This is an op-ed about something fishy brewing in the municipal industry that is not discussed openly and frequently enough.
Market manipulation.
As a long-time follower of the rather sleepy municipal market, the past five years have seen a torrent of interest and publicity like I have never seen before. The reason? Puerto Rico.
Was the financial press concerned about the past administrations’ financial shenanigans, maybe. Did analysts from Nuveen and Blackrock contemplated the destruction of lives and livelihood in America’s “51st” state, perhaps?
In conference after conference, webcast after webcast, one came away with the unspoken conclusion on why Puerto Rico was so relevant and interesting: the Commonwealth’s restructuring was going to be (and became) the single biggest cash generation machine the municipal industry has ever known.
From lawyers who have racketed tens of millions of fees, to trustees who were no longer bound by fee caps. And the biggest sharks of all – hedge funds who purchased Puerto Rico bonds at 10 cents, waited three years and got out at 60 cents. Any surprise municipal high yield funds increased their AUMs by 600% over the past five years?
When the roulette is easy enough to win and generates so much return, it’s worth spinning the wheel.
Last month, a hedge fund filed a lawsuit claiming that $16 billion of Illinois General Obligation bonds were issued illegally. The petition was highly aggressive, seeking a full injunction from paying principal and interest on the contested bonds. Illinois bond spreads widened 30 basis points immediately. In Muniland, 30 basis points translates to a juicy 10% return differential, adjusted for leverage.
Yesterday, Fitch Ratings upgraded its outlook on Illinois. The rating agency cited the states’ on-time passage of its FY2020 budget as well as a $1.5 billion tax windfall due to changes in federal tax law.
Count on more good news in the coming months. Like a faulty faucet, there will likely be more upgrades–from rating agencies and sell-side houses–and there will be a “return to grace” as Illinois is declared a miracle state and bondholders are made whole again.
Not quite. Not the retail bondholders that panicked and sold after the lawsuit was filed. Not issuers saddled with a higher borrowing cost because risk was artificially inflated. Not taxpayers who pay the ultimate price.
As every woman who knows her kitchen knows, the easiest way to clear the stench of fish is to turn up the fans, open all windows and give it some time.
The only way to counter market manipulation that is not quite illegal, but wholly unethical – is to open the windows that allow the sun to shine in. The Bloombergs and the Wall Street Journals of the world need to continue to shine a light at this important “cottage industry” that is the U.S. municipal bond market.

> Study questions:
1. In the op-ed, how much did Illinois bond spreads widen right after the hedge fund filed its lawsuit?
2. Turn the op-ed's paragraph that starts "Last month, a hedge fund filed a lawsuit" into a short bulleted list that keeps its main facts.
3. Using the op-ed, answer yes or no to each statement and quote the words that decide it: (a) Fitch Ratings upgraded its outlook on Illinois. (b) Hedge funds bought Puerto Rico bonds at 10 cents and got out at 60 cents. (c) Municipal high yield funds grew their AUMs by 300% over the past five years.
Answer from the op-ed alone.

> Records provided:

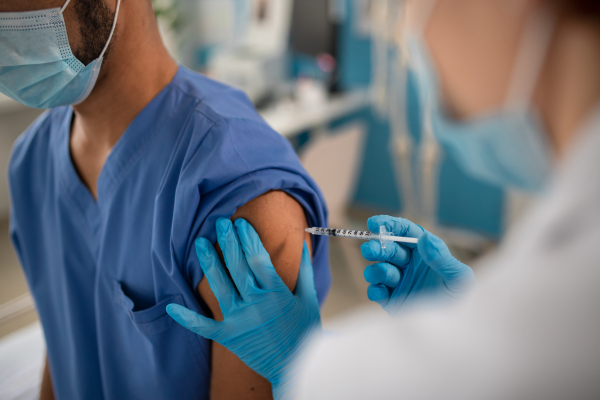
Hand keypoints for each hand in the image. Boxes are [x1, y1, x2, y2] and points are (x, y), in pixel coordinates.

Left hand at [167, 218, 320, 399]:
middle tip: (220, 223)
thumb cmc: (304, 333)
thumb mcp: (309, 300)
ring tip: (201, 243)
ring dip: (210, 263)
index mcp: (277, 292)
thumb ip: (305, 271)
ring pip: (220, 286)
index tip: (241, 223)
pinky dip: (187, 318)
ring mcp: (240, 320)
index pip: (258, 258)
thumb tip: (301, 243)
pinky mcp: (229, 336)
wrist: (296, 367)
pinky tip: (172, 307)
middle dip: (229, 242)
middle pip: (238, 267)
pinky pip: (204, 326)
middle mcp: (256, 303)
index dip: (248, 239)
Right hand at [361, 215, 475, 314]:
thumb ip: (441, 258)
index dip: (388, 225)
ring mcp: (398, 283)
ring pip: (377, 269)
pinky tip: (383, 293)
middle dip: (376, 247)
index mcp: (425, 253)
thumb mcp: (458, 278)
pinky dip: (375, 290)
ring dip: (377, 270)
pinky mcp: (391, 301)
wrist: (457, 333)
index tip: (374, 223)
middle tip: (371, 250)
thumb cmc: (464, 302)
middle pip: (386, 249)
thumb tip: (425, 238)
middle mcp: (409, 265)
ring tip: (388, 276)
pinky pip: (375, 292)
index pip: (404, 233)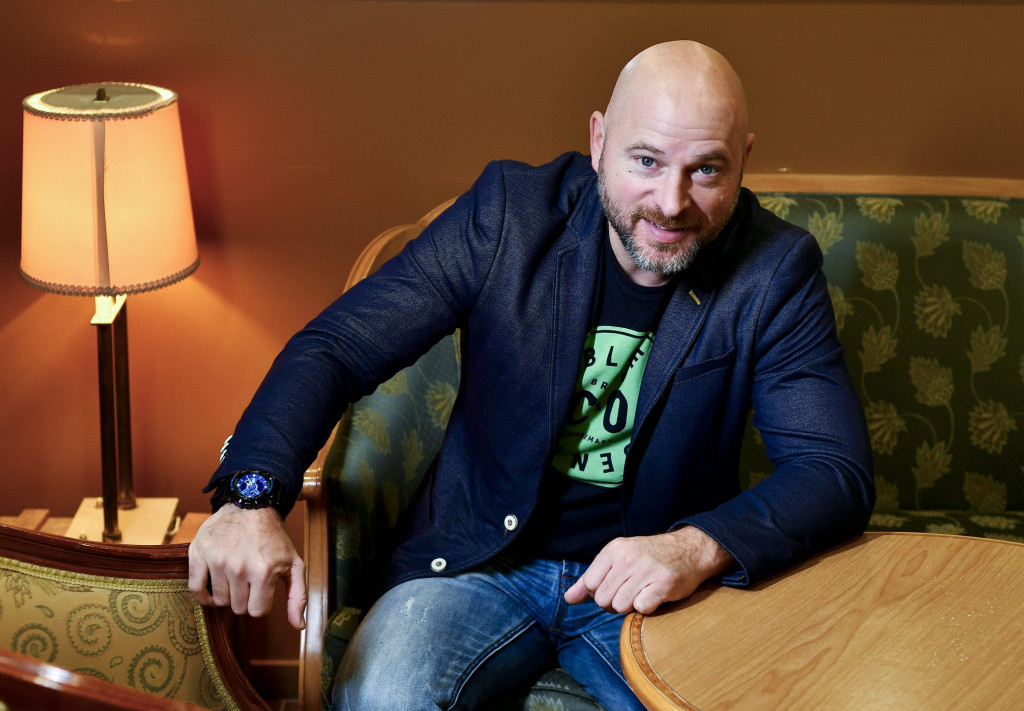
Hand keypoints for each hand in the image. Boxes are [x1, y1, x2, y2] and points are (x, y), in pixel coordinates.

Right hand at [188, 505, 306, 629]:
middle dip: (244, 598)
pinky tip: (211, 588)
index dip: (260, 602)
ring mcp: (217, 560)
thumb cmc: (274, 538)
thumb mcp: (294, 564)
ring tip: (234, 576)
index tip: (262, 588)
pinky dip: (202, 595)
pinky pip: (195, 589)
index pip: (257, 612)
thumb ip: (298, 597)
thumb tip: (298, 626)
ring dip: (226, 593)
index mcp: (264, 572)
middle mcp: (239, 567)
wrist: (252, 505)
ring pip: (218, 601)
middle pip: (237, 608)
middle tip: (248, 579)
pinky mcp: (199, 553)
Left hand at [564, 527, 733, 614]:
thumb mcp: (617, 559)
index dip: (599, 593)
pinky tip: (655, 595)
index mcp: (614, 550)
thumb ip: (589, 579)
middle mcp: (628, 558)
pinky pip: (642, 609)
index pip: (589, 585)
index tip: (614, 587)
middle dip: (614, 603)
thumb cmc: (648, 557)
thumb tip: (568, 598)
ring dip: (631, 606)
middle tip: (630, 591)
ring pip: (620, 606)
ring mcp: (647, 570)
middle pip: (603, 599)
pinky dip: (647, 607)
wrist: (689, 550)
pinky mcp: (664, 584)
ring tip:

> Task-by-task solutions:
1. 30 basis points.

2.
- A hedge fund sued last month, claiming $16 billion of Illinois General Obligation bonds were issued illegally.
- The petition sought a full injunction on paying principal and interest on those bonds.
- Illinois bond spreads immediately widened by 30 basis points.
- In the municipal market, that equals about a 10% return difference, adjusted for leverage.

3.
(a) Yes: "Yesterday, Fitch Ratings upgraded its outlook on Illinois."
(b) Yes: "hedge funds who purchased Puerto Rico bonds at 10 cents, waited three years and got out at 60 cents"
(c) No: "Any surprise municipal high yield funds increased their AUMs by 600% over the past five years?"